第31話

 そんな記事か論説を読んだことがある、と小宮さんは言った。企業は互いに競争し、良い製品を少しでもやすく作ろうと努力する。その競争にまき込まれた日本人が汗を流して作った製品を、アメリカやヨーロッパでは豊かな生活のために使っている。それにひきかえ、日本人は努力したほどには報われていない。勤勉に働くことは日本人の美徳であるにしろ、それが自分たちに還元されていないのであれば、それは奴隷の労働に似たものである。小宮さんによれば、日本人奴隷論というのはそのようなものであるらしかった。

 僕は小宮さんと議論した。実際のところ、今の日本人のおかれた状態はどのようなものなのか。確かに今の日本人には奴隷的な要素がある、と小宮さんは主張した。
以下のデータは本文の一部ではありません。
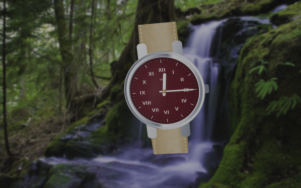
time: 12:15
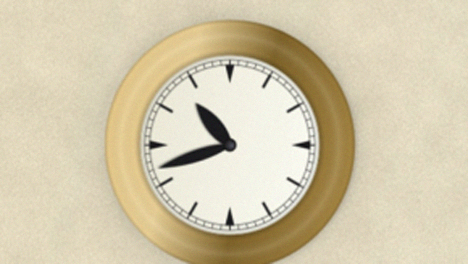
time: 10:42
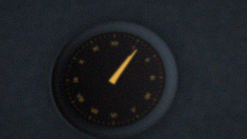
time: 1:06
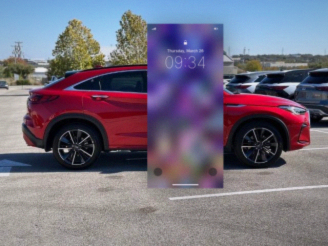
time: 9:34
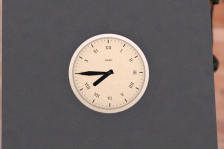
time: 7:45
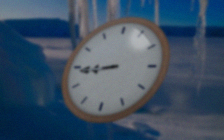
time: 8:44
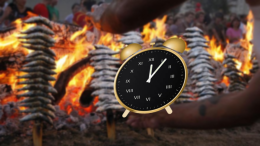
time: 12:06
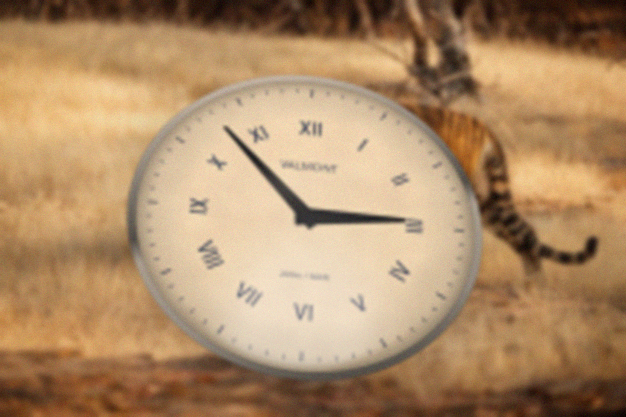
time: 2:53
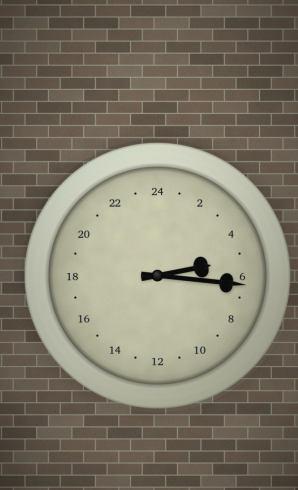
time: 5:16
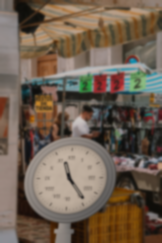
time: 11:24
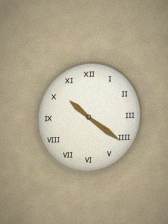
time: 10:21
「もしもそれがほんとなら、急いでリンカーンを見つけて来なきゃならないですね」と僕は言った。

「誰かがリンカーンにならなくちゃならないんだよ」

「労働組合ってリンカーンにはなれないのかな」

「いまの組合がやれるのは、せいぜい奴隷の待遇改善だろう」と小宮さんは言った。「やっぱりさ、おれたち日本人が変わらなきゃだめなんだよ、奴隷のような状態から脱却するには。どっかの誰かによって解放されるってもんじゃないだろ、そういうのは」

 たしかにその通りだと思った。日本を住みよい国にしたいというのであれば、自分たちが真剣に考えるほかはないだろう。政治について坂田と話し合ったことが思いだされた。


 昼食をとっている間に雨が強まっていた。社員食堂から僕の職場までは50メートルもなかったが、その距離を走ることすらあきらめさせる雨だった。食堂の出口付近にはたくさんの社員がたむろしていた。

「このようすだと、しばらく待つしかないだろう。中に入ってコーヒーでも飲みながら話さないか」

 いつのまにか坂田が横に立っていた。